#### [GIVEN MATERIAL]
::::::::::

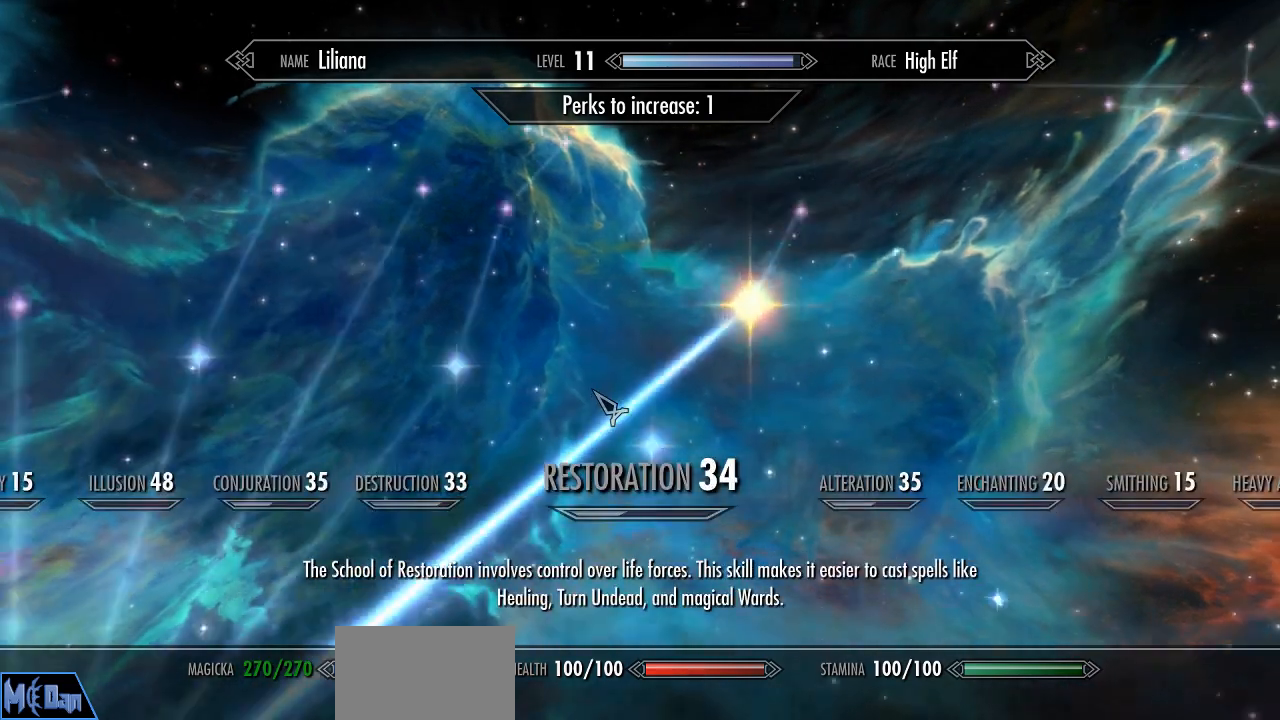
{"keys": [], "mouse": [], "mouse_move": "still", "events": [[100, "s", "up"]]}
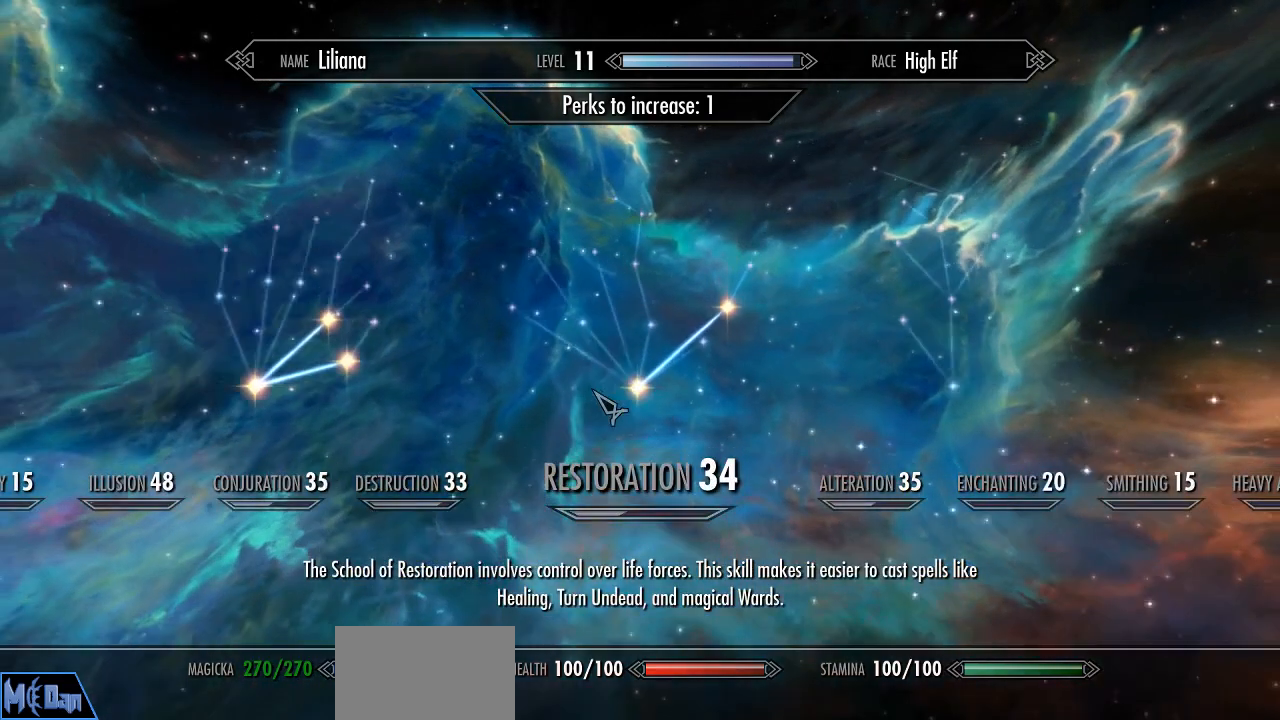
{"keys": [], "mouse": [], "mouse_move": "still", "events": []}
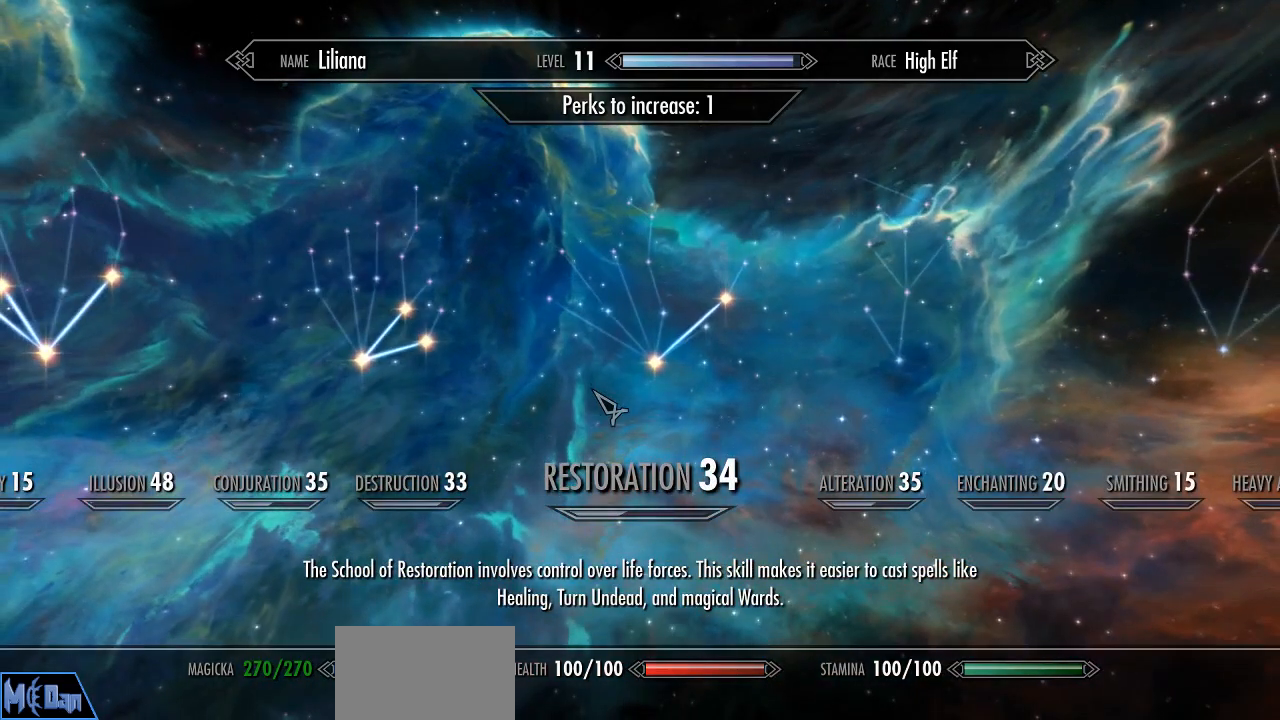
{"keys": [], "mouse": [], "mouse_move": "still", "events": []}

::::::::::

#### [AIM OF THE EXERCISE]
Every line above is to be written out unchanged, with the pictures omitted.

#### [OUTPUT FOR THIS EXERCISE]
{"keys": [], "mouse": [], "mouse_move": "still", "events": [[100, "s", "up"]]}
{"keys": [], "mouse": [], "mouse_move": "still", "events": []}
{"keys": [], "mouse": [], "mouse_move": "still", "events": []}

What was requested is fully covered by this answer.